Cruelle fin de février, aux images effarantes de blessures profondes, de dégâts immenses, de vies brisées. Cruelle fin de février qui voit le rempart des membres de la famille se réduire en peu de temps sous l’œuvre intraitable de la dame à la faux. Période difficile d’espoir et de doutes, devant la terreur des mots médicaux associés aux combats du crabe bien trop souverain. Période difficile de sortie d’hiver, ou les forces ne sont pas encore remontées à leurs meilleurs niveaux, mais, période de vie, d’espoir, de sourire, par la mesure des choses qui peuvent être, et non par la mesure des choses qui sont passées. Le passé est passé, seules restent les leçons données, les coups de marteaux distillés qui ont forgé patiemment le métal dont nous sommes. Je n’aurai jamais cru atteindre un tel sommet de détachement, je n’aurais jamais espéré vivre cette tranquillité qui permet de mieux appréhender les événements, comme si les forces savaient se concentrer vers le seul but qui soit utile, le soutien, la présence fut-elle morale, l’envie surtout d’aller de l’avant, sans passer le temps à mesurer à coup de « si » ce que les choses auraient put être. Autant de coup de scie dans un passé mort, autant de sciure inutile qui ôte des flammes de joie, de la chaleur au feu qui se doit de réchauffer les plus frigorifiés. Il ne sert à rien de perdre de la matière à ressasser le passé, il ne sert à rien à vouloir avancer les yeux braqués dans le rétroviseur, la force des guérisons, celles des proches comme la sienne, passe par le regard qui porte au loin, par la tête qui reste dressée, par l’envie de voguer par-delà l’horizon. Soyons humains, soyons entiers, volontaires, proches, réels et non virtuels, cessons les simagrées inutiles, le rire est le propre de l’homme certes, mais il doit être employé à bon escient, non moqueur, encourageant et non abaisseur. Un rire, un sourire, c’est peu de chose, mais c’est un effet énorme dans une crise de peur, de doute, de renoncement.

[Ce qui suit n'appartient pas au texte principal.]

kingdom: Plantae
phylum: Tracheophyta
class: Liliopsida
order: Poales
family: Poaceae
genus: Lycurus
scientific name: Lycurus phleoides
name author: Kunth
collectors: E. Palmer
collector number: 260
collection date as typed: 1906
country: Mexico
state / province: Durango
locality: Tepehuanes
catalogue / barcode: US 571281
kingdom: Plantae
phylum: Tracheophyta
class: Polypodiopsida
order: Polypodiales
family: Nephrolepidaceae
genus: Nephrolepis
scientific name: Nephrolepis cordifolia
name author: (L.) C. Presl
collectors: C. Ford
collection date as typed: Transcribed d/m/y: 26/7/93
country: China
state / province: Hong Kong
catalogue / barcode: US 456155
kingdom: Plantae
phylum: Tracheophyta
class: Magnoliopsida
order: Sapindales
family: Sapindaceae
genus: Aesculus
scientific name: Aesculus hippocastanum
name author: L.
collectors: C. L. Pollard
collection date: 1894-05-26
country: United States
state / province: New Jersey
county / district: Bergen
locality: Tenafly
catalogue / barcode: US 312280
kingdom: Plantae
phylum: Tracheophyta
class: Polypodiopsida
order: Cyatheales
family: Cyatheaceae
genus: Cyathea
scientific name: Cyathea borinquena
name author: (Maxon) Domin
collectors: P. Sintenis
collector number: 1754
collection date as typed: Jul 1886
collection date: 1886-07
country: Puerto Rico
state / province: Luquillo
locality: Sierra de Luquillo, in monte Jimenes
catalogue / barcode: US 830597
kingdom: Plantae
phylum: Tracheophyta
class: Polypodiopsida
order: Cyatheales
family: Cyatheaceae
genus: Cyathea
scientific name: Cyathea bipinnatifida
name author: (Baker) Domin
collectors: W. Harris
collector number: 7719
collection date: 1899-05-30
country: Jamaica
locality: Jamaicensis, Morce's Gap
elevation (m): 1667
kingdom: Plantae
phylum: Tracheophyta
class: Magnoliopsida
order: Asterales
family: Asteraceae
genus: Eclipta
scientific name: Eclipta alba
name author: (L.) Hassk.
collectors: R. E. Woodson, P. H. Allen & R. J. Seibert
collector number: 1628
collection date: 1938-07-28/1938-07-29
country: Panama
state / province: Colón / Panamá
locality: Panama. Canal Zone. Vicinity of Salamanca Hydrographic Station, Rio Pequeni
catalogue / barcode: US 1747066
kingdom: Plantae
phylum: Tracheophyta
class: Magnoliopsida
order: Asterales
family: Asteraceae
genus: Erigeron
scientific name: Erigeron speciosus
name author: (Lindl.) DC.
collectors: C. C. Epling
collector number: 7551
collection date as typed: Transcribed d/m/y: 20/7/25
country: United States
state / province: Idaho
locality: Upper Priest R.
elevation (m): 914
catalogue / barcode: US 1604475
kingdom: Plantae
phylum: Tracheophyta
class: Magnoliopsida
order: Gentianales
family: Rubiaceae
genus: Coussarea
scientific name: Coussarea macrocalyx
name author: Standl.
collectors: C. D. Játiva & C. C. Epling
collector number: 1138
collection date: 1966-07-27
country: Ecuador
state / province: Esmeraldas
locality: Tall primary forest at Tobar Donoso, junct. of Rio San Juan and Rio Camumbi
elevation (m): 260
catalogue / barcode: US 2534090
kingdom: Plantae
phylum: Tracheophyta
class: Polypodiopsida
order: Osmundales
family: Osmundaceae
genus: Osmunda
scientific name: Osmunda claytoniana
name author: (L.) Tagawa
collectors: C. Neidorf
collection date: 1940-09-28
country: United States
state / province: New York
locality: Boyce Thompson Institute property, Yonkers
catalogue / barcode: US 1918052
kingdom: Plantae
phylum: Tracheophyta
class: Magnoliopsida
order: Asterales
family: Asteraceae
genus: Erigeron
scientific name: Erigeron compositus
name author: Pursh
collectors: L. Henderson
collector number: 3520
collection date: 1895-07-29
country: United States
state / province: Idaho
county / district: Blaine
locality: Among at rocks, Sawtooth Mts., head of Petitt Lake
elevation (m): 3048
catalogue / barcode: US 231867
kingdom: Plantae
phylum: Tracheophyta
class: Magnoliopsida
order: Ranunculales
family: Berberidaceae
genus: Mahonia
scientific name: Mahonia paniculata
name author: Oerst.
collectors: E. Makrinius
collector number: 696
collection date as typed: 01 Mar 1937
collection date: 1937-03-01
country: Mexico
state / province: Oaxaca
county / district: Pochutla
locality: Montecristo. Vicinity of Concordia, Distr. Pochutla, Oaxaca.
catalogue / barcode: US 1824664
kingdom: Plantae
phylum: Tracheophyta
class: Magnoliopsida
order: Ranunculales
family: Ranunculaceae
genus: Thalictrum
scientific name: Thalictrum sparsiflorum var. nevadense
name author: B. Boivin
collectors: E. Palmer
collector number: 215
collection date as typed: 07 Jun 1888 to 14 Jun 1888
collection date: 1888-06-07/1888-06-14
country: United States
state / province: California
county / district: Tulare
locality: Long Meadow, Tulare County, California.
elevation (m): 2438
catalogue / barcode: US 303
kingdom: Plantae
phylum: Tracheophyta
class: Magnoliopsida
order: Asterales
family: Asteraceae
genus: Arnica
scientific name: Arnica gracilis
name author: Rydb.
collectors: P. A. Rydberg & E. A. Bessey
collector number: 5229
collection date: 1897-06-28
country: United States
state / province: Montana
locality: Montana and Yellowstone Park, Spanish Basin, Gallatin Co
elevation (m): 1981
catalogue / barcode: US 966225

Au-delà des peines personnelles et familiales qui étreignent le cœur des survivants, il est bien plus grandes douleurs de par le monde, et même plus proches de nous, dans ces jolis coins bien plus connus pour les vacances, les rires, l’insouciance de l’été, que par les flots d’abimes qui ont dévasté sans vergogne et noyé tant de sacrifices. A ces personne-là, à leurs proches, amis, familles, connaissances, chaine bien plus réelles qu’une litanie de noms accrochés sur une page facebook ou autre netlog quand ce n’est pas msn, à ces gens vrais de la vraie vie, j’envoie mes émotions les plus intenses, mes plus chaleureuses pensées, un témoignage ému qui me ramène aux inondations de 1999 en terres audoises, à celles de 2007 en terres basques, ces deux terroirs chers à mon cœur. L’eau est un fléau quand elle n’est pas signe de vie, les dégâts matériels sont tristes, désolants, mais ils ne sont que matériels, le temps efface ces marques-là, il n’efface pas les disparitions des êtres chers de la même intensité. Gardez espoir malgré toute la désolation de la réalité, forgeons la longue chaine de l’humanité, celle-là seule qui sait déblayer, nettoyer, reconstruire bien au-delà des politiques en mal de voix, la seule voie qui compte, c’est la voix du peuple qui s’unit, s’associe et avance comme un seule homme.